Le pays vert

Cette immense masse de glace, gelée sur 3 000 mètres de profondeur, la plus grande île de la planète, grande comme quatre fois la France, curieusement nommée le Groenland, est en train de devenir l’un des plus grands enjeux géopolitiques. A priori, ce n’est pas une terre riante : une température toujours inférieure à zéro, sauf dans une mince zone côtière du sud-ouest, habitée par 57 000 habitants (dont 88 % d’Inuits, peuple arrivé au xiiie siècle) qui battent tous les records d’alcoolisme et de suicide. Plus influencée par le Canada que par l’Europe pendant la Seconde Guerre mondiale, la région est administrativement rattachée au Danemark, qui finance les deux tiers de son PIB par une subvention de 400 millions d’euros en échange de l’installation, à Thulé, d’une importante base de l’Otan. Et pourtant, les habitants de cette terre inhospitalière ont fait un pas de plus vers leur indépendance : après s’être, en 1985, éloignés de la Communauté économique européenne, à laquelle venait d’adhérer le Danemark, les électeurs du Groenland viennent de décider, à 75 %, de se considérer comme autonomes par rapport au Danemark, lui laissant néanmoins le contrôle de la politique étrangère et de la défense.

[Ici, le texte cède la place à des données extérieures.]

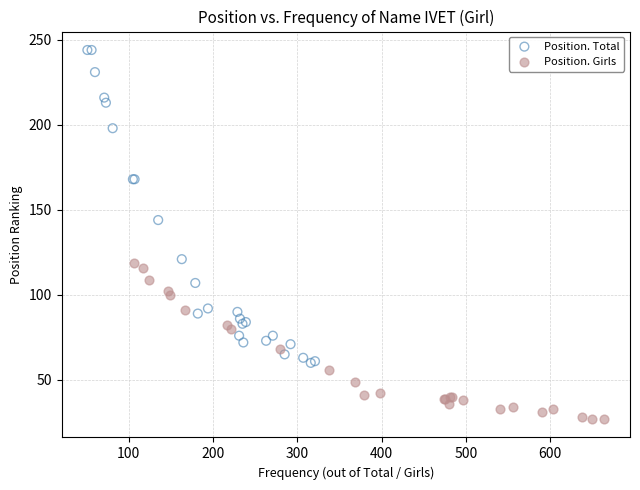

Which series reaches the maximum Y coordinate?

Position. Total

S’ils ont agi ainsi, c’est parce que le réchauffement climatique pourrait rendre ce pays plus habitable, qu’une voie navigable ouvrirait alors la route du pôle, et surtout que seraient exploitées des ressources minières peut-être considérables mais non encore comptabilisées dans les réserves mondiales : le Groenland pourrait en effet posséder de 30 à 90 milliards de barils de pétrole et 47 milliards de mètres cubes de gaz naturel et de gaz liquéfié, soit près du quart des réserves d’hydrocarbures du monde ! Il posséderait aussi de nombreux minéraux (or, niobium, tantale, uranium, fer et diamant). Selon un accord passé récemment, les revenus de ces gisements seront, au-delà de 12 millions de dollars, partagés à égalité avec le Danemark. Ce qui veut dire que, très vite, si de telles ressources sont découvertes, le Groenland aura intérêt à l’indépendance. Mais, comme il n’aura pas la capacité administrative de la gérer, bien des scénarios sont possibles : une invasion d’une population venue d’un pays tiers pour s’approprier ces ressources, ou une guerre entre riverains, tels l’Otan et la Russie, pour en prendre le contrôle. Décidément, l’Europe n’est pas encore sortie de l’Histoire.